PostgreSQL OLTP on ZFS 性能优化
背景
环境
PostgreSQL 9.5 rc1
数据块大小为8KB
CentOS 6.x x64
zfsonlinux
3*aliflash
256G内存
32核 Intel(R) Xeon(R) CPU E5-2650 v2 @ 2.60GHz
pg_xlog on ext4
ext4 mount option ( defaults,noatime,nodiratime,discard,nodelalloc,data=writeback,nobarrier )
$PGDATA on zfs
zfs优化
1. 块设备对齐
fdisk -c -u /dev/dfa
start 2048
end +(n*2048-1)
或者使用parted分配,GPT+对齐
2. 模块参数
cd /sys/module/zfs/parameters/
1.1 关闭zfs prefetch,因为是OLTP系统,不需要prefetch。
echo 1 > zfs_prefetch_disable
1.2 修改ARC脏页一次被刷出的单位(太大会导致evict arc脏页时中断响应,建议16MB)
算法 : 系统内存 除以 2^zfs_arc_shrink_shift
所以当内存为256GB是,要配置为16MB,zfs_arc_shrink_shift必须设置为14。
echo 14 > zfs_arc_shrink_shift
1.3 对于未使用ZLOG设备的zpool,可以将sync改为always
zfs set sync=always zp1/data01
zfs set sync=always zp1
3. zpool 参数
2.1 ashift和数据库的块大小对齐。这里PostgreSQL使用了默认的8KB。
所以ashift选择13。
2^13=8192
zpool create -o ashift=13 zp1 dfa1 dfb1 dfc1
4. zfs 参数
recordsize 对齐数据库块大小 = 8K
primarycache = metadata
secondarycache = none
atime = off
logbias = throughput (直接写数据,因为没有使用ZLOG,不需要用标准的)
5. postgresql 参数
listen_addresses = '0.0.0.0' # what IP address(es) to listen on;
port = 1921 # (change requires restart)
max_connections = 1000 # (change requires restart)

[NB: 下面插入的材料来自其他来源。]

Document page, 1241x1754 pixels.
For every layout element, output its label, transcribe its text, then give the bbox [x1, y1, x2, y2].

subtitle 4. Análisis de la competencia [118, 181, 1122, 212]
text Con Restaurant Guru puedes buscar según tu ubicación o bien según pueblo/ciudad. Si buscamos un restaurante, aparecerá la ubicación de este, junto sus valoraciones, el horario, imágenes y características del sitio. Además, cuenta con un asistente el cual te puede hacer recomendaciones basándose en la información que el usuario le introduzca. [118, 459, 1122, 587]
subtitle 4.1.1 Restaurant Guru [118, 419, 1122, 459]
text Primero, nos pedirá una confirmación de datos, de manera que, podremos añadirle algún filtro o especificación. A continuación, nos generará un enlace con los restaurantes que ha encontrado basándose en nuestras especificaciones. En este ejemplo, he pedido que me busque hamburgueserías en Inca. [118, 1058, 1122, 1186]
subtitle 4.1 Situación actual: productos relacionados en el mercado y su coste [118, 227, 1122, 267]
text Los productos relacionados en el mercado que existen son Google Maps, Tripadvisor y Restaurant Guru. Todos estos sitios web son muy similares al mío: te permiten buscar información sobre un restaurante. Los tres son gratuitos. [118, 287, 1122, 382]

unix_socket_directories = '.' # comma-separated list of directories
shared_buffers = 32GB # min 128kB
maintenance_work_mem = 512MB # min 1MB
autovacuum_work_mem = 512MB # min 1MB, or -1 to use maintenance_work_mem
dynamic_shared_memory_type = posix # the default is the first option
bgwriter_delay = 10ms # 10-10000ms between rounds
wal_level = hot_standby # minimal, archive, hot_standby, or logical
synchronous_commit = off # synchronization level;
max_wal_size = 32GB
max_wal_senders = 10 # max number of walsender processes
max_replication_slots = 10 # max number of replication slots
hot_standby = on # "on" allows queries during recovery
wal_receiver_status_interval = 1s # send replies at least this often
hot_standby_feedback = off # send info from standby to prevent
random_page_cost = 1.0 # same scale as above
effective_cache_size = 256GB
log_destination = 'csvlog' # Valid values are combinations of
logging_collector = on # Enable capturing of stderr and csvlog
log_checkpoints = on
log_connections = on
log_disconnections = on
log_error_verbosity = verbose # terse, default, or verbose messages
log_timezone = 'PRC'
datestyle = 'iso, mdy'
timezone = 'PRC'
lc_messages = 'C' # locale for system error message
lc_monetary = 'C' # locale for monetary formatting
lc_numeric = 'C' # locale for number formatting
lc_time = 'C' # locale for time formatting
default_text_search_config = 'pg_catalog.english'
6. 测试PostgreSQL TPC-B
5亿 tpc-b测试数据
pgbench -i -s 5000
pgbench -M prepared -n -r -P 5 -c 48 -j 48 -T 7200
测试结果:
zfs下的性能约为XFS的75%.
ZFS
transaction type: TPC-B (sort of)
scaling factor: 5000
query mode: prepared
number of clients: 48
number of threads: 48
duration: 7200 s
number of transactions actually processed: 54221472
latency average: 6.370 ms
latency stddev: 13.424 ms
tps = 7530.645849 (including connections establishing)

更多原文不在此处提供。